The business community is concerned not only that the current uncertainty is already having a significant impact on business activity in Australia, but that there is a real possibility that a further adverse High Court ruling could cause chaos for many Australian corporations. The uncertainty, and the failure to resolve the situation quickly, will also seriously undermine Australia’s international business and financial reputation.
Failure to resolve the current uncertainty and confusion could significantly compromise the administration of large areas of business law, including such fundamental areas as the operation or formation of companies. For example, past actions of the Australian Securities and Investments Commission relating to company registrations and the granting of exemptions or modifications could be declared invalid, meaning companies face considerable risk and potential expense. It is also inevitable that some individuals will seek to take improper advantage of the resulting confusion.
A number of responses to this situation have been proposed, but of these the referral of powers to the Commonwealth provides the most realistic, and arguably only, immediate answer. A referral of powers would provide relative certainty in the administration of the national Corporations Law scheme. Through mechanisms such as the intergovernmental agreement on corporations and securities regulation and the ability of states to retract the referral, it would also provide the greatest assurance to the states that the Commonwealth will not use the referred powers inappropriately.
Alternatives to the referral of power do not provide realistic solutions to the uncertainty and confusion that currently exists.

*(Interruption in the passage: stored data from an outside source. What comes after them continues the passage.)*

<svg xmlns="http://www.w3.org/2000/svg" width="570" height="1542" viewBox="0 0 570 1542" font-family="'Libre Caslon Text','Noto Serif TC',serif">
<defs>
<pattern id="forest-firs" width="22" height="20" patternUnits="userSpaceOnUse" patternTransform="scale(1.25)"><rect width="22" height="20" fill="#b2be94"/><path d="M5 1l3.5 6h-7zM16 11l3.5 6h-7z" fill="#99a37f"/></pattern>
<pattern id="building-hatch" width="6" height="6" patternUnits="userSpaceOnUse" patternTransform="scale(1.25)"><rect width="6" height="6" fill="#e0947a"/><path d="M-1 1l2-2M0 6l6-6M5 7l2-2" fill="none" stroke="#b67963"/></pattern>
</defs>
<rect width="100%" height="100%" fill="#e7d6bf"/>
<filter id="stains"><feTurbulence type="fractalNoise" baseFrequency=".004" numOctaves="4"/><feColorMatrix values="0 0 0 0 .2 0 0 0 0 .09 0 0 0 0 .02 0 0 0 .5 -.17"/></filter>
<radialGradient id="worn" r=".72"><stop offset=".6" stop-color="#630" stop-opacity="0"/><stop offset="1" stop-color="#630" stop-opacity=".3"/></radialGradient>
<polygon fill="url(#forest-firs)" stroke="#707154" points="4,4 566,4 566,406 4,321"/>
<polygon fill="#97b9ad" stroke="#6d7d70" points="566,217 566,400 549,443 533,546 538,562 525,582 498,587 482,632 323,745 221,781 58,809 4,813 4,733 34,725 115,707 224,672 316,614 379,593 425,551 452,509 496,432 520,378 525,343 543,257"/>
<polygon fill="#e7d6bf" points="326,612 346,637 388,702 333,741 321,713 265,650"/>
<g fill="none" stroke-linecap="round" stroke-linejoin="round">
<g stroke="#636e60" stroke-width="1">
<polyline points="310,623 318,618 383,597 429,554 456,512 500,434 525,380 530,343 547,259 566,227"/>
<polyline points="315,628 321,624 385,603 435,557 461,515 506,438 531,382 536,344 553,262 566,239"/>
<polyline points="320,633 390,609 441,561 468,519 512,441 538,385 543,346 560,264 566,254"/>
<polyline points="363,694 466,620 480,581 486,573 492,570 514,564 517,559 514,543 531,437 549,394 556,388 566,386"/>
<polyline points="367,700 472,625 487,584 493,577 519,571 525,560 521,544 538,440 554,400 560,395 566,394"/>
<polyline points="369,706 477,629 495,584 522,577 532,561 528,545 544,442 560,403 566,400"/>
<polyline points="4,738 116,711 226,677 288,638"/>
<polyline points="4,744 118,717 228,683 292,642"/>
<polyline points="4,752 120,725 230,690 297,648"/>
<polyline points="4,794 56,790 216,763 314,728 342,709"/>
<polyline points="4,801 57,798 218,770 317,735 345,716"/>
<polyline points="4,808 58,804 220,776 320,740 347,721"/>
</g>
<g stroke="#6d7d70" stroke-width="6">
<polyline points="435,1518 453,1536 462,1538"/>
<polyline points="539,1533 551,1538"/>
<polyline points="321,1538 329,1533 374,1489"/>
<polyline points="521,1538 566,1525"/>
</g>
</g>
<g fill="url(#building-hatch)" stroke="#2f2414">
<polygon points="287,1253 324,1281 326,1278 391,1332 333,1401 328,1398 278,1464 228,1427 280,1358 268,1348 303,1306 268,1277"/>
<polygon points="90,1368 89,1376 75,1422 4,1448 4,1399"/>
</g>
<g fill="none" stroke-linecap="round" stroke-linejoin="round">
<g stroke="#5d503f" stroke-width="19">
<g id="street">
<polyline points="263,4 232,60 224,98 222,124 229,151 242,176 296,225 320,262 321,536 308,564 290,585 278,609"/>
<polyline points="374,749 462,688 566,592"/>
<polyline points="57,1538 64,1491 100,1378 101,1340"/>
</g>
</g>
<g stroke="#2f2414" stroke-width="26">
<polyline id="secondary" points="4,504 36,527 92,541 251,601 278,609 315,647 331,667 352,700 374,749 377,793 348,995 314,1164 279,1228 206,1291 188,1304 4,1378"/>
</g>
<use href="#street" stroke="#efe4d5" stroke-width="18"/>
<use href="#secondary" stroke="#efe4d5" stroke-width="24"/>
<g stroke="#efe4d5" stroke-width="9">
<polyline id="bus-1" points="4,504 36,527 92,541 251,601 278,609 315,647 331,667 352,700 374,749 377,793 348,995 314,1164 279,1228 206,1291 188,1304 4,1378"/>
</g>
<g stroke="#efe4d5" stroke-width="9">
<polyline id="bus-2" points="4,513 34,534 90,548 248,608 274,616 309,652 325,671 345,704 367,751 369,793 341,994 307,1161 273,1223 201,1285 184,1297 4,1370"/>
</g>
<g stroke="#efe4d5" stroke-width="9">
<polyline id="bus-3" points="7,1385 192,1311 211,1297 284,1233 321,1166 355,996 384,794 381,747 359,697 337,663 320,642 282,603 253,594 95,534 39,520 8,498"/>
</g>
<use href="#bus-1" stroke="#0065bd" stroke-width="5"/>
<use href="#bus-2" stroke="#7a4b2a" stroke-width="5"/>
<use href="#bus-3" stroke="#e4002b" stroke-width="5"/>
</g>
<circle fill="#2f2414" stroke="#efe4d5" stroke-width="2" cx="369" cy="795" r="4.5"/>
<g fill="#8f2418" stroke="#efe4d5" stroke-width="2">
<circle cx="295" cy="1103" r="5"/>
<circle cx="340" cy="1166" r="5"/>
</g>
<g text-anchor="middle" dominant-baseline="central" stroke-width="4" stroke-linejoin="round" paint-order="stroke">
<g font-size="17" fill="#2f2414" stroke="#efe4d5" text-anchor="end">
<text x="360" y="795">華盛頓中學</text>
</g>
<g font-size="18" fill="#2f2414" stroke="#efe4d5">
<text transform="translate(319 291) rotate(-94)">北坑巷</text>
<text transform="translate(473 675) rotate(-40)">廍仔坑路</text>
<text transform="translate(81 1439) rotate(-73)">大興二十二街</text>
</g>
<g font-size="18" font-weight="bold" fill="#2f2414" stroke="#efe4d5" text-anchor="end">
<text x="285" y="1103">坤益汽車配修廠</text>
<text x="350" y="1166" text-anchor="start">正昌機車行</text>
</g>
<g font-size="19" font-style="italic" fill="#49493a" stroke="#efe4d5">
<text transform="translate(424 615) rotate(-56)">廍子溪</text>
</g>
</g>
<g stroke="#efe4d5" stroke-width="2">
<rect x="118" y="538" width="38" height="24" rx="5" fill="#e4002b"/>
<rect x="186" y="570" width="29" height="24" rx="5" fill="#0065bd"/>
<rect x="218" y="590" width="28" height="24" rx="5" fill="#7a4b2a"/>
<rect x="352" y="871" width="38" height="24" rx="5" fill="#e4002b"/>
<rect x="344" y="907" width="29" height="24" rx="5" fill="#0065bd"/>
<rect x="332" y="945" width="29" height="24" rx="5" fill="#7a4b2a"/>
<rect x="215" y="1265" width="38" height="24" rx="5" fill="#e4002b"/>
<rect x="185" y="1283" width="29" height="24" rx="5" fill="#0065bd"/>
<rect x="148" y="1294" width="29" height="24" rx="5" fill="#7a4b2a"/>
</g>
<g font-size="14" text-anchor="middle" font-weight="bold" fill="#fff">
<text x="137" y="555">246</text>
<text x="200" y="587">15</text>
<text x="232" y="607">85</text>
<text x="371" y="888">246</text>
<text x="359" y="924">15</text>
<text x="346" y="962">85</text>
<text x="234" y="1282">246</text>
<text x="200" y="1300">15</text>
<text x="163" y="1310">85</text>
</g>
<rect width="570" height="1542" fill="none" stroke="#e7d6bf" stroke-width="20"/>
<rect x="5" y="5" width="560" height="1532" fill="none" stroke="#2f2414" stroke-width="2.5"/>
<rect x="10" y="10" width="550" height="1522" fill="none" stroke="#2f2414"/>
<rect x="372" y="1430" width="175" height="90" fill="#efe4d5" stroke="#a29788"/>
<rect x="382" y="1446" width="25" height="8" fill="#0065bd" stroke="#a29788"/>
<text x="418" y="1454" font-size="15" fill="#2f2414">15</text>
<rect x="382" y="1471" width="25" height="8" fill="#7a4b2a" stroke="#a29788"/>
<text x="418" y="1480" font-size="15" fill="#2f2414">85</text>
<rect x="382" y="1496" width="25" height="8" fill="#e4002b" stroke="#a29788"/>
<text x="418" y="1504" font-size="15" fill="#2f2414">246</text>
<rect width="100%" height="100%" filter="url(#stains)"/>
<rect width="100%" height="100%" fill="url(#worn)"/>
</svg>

A Constitutional amendment may ultimately be necessary to finally resolve these issues, but an amendment is an impractical solution in the short term. Proposals to return to a state-based regulatory regime merely raise all the concerns with ineffectiveness and inconsistency that saw the states and Commonwealth agree on the national scheme.
We do not advocate the referral of power lightly, nor do we underestimate the complexity of the task. It is imperative, however, for businesses to operate effectively in Australia, and for our international reputation, that the current uncertainty be addressed as soon as possible.